Problem description: What is needed is an exact repeat of the lines from the line containing "always_comb" through the final line of the entries below, and nothing else.

Extracted material:
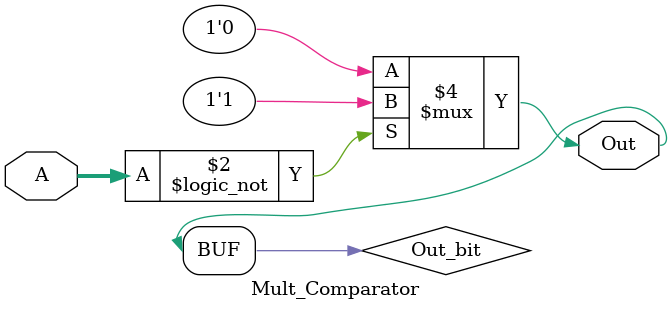
<source format=sv>
module Mult_Comparator
 #(
	parameter INBits=16
)
(
	input [INBits-1:0] A,
	
	output Out

);

bit Out_bit;

always_comb
begin	
	
	if(A == 16'b0)
		Out_bit = 1'b1;
		
	else
		Out_bit = 1'b0;
		
	
end

assign Out = Out_bit;


endmodule

</source>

Answer to this problem:
always_comb
begin	
	
	if(A == 16'b0)
		Out_bit = 1'b1;
		
	else
		Out_bit = 1'b0;
		
	
end

assign Out = Out_bit;


endmodule

</source>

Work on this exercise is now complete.